Before we delve into specific issues and concerns in pain management, we should mention some other drugs encountered in patients being screened for DOA. Although pain management usually involves opiates, there are a few other drugs that may be used and could be detected by the toxicology laboratory. These include; suboxone (buprenorphine), fentanyl, tramadol and THC.
Buprenorphine is a semi-synthetic opioid that is commonly used to treat opiate addiction. It is often given as a 2-drug preparation containing buprenorphine plus naloxone. This is sold under the trade name Suboxone. Buprenorphine is a mixed agonist/antagonist at the opiate receptor. Because of this, buprenorphine blocks the activity of other opiates and induces withdrawal in opiate-dependent individuals who are currently physically dependent on another opiate. Buprenorphine or Suboxone is given to patients to help wean them from their opiate dependence. In this way it is used very much like methadone. Buprenorphine is not detected by routine opiate screens.

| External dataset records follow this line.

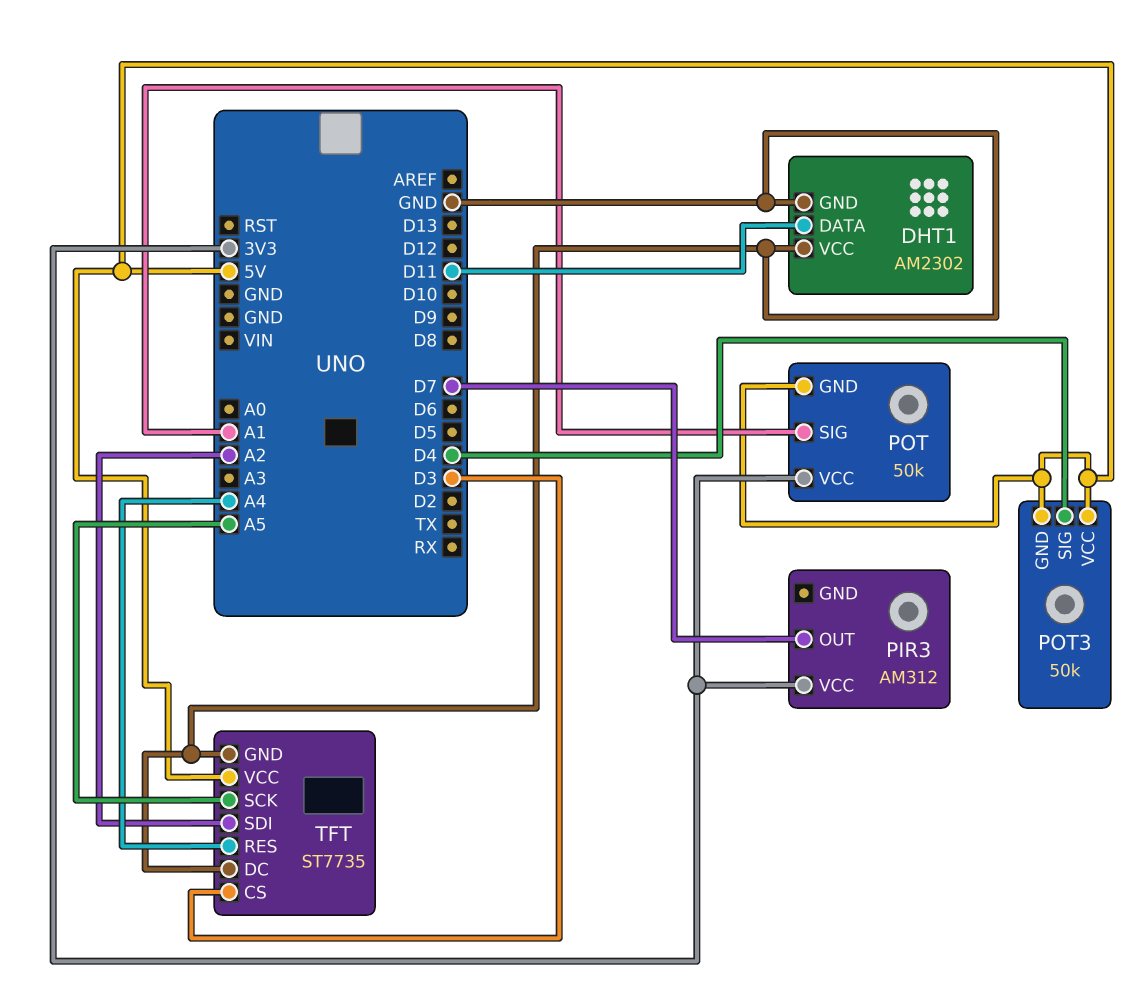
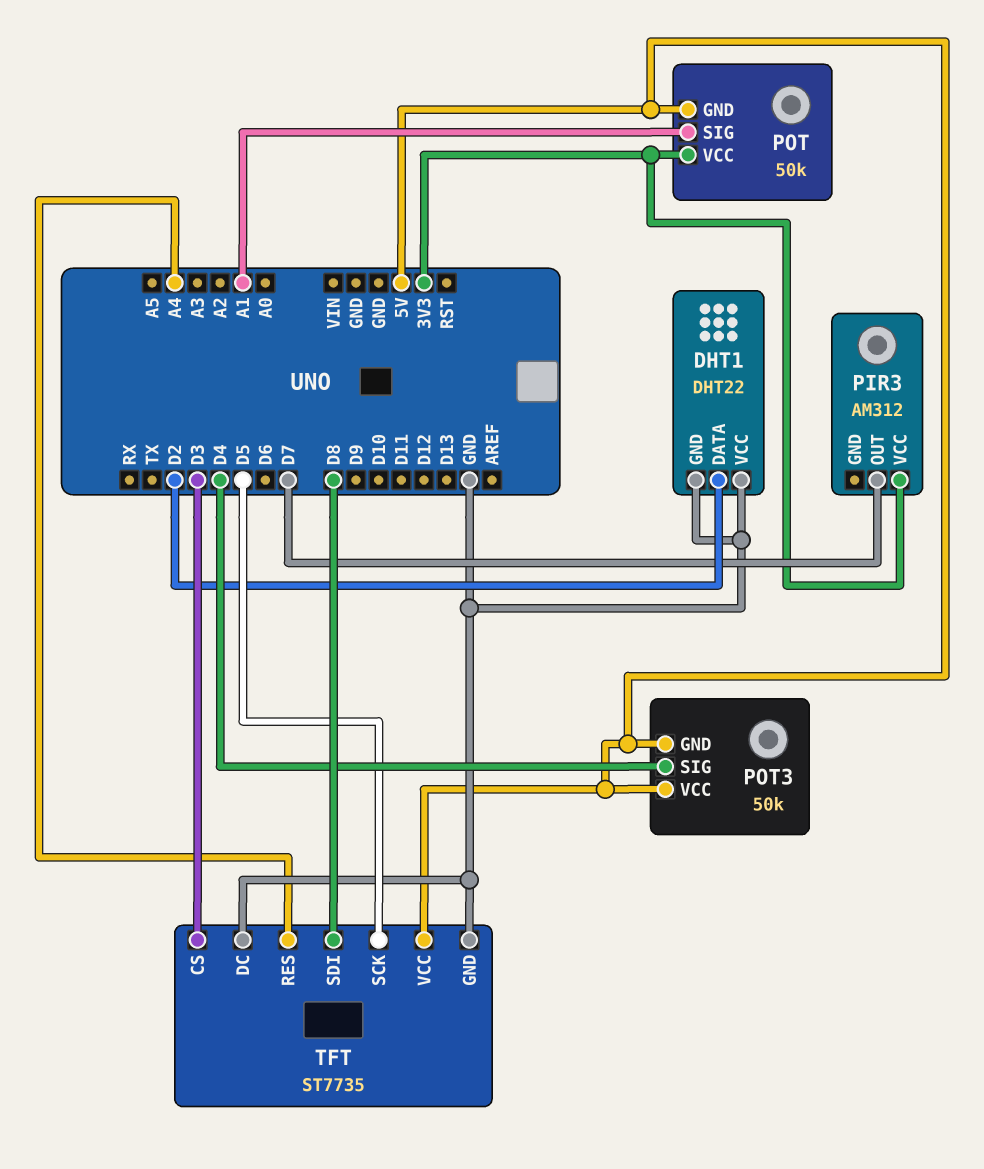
DHT1: AM2302 -> DHT22
DHT1 pin DATA: D11 -> D2
TFT pin SCK: A5 -> D5
TFT pin SDI: A2 -> D8

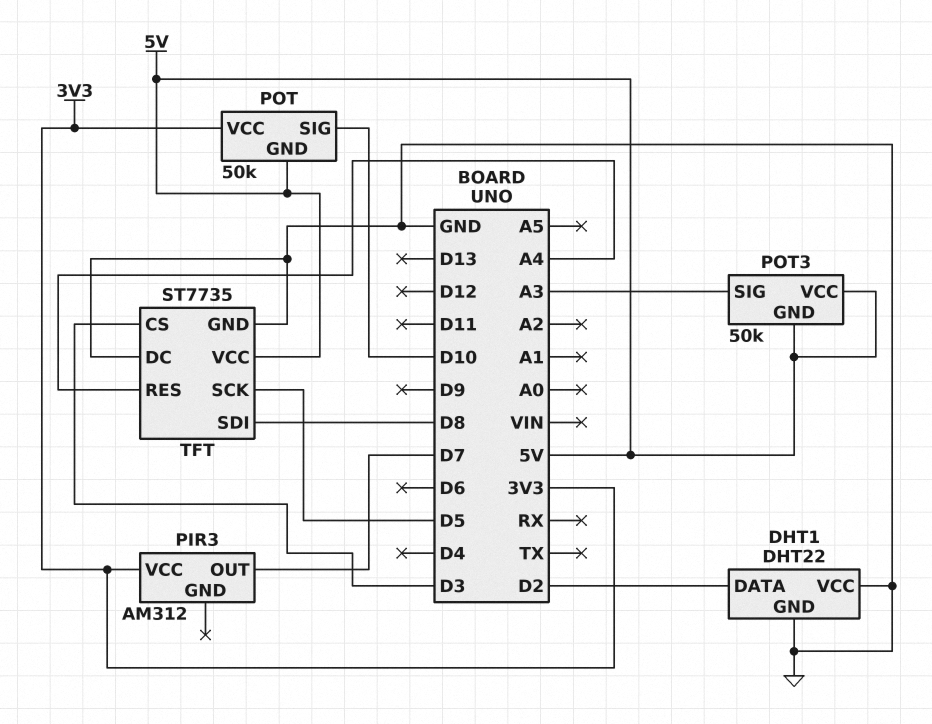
POT pin SIG: A1 -> D10
POT3 pin SIG: D4 -> A3

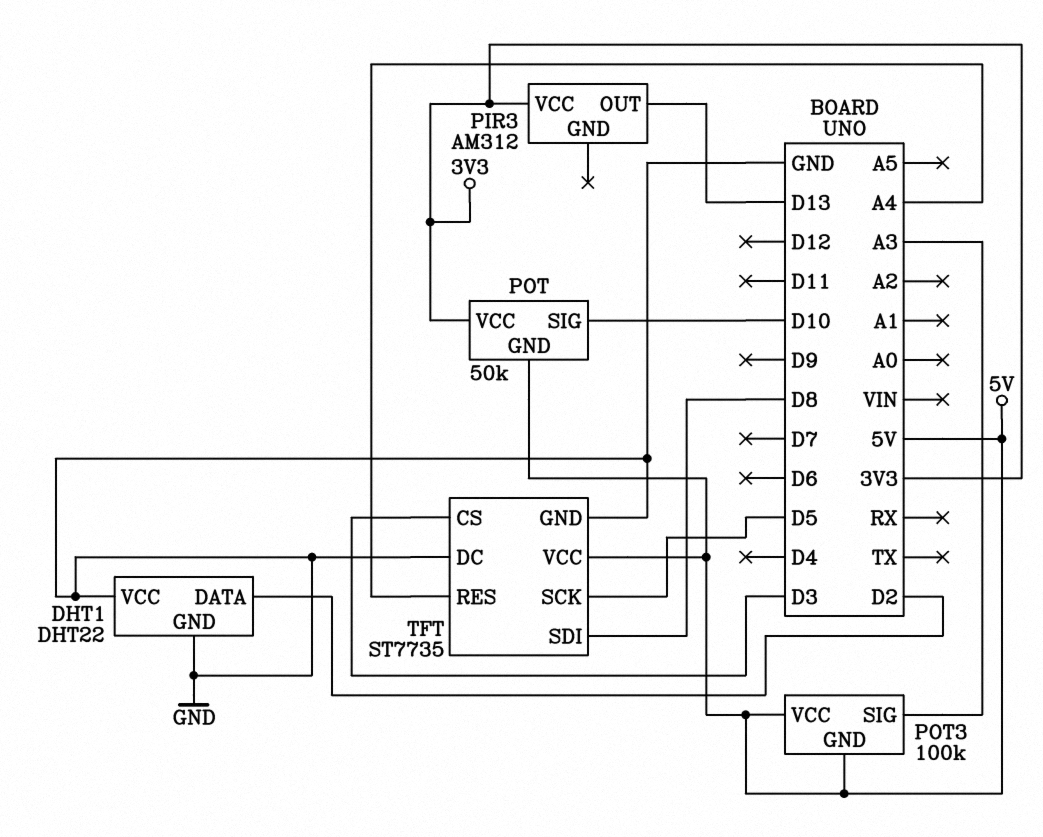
PIR3 pin OUT: D7 -> D13
POT3: 50k -> 100k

Fentanyl is a synthetic opioid, which has become popular in recent years. It is commonly prescribed as a transdermal patch. In this formulation it can provide chronic pain relief. Because it is a patch, oral ingestion is not possible (or at least not palatable), and so abuse is less likely. The important point concerning fentanyl is that it will not be detected by opiate screens since its structure is significantly different from morphine analogs. It is also present in very low concentrations since the dose needed is so low. Specific assays for fentanyl are needed to detect this drug. Immunoassays for fentanyl are available, though mass spectrometry is usually needed for robust detection of this low-concentration drug.
Tramadol is a very weak activator of the opioid receptor. Its main mechanism of action seems to have more to do with serotonin release and the inhibition of norepinephrine reuptake in the brain. However, metabolites of tramadol are more potent agonists of opioid receptors. Tramadol has some abuse potential but is less euphoric than opiates like morphine. Its use in pain management is increasing.
THC: Marijuana is used medically by many patients since many states now have laws that permit recreational use. The action of THC is more akin to that of a relaxant than a true analgesic. Most clinicians who are treating pain will ask their patients to not use THC if they are being prescribed an opiate; the choice is usually to use one or the other but not both. The use of THC in pain management patients is not common. However finding THC in the urine of patients undergoing pain management is common.
Methadone is a synthetic opioid with a long duration of action. It is used to help wean patients from opiate dependency.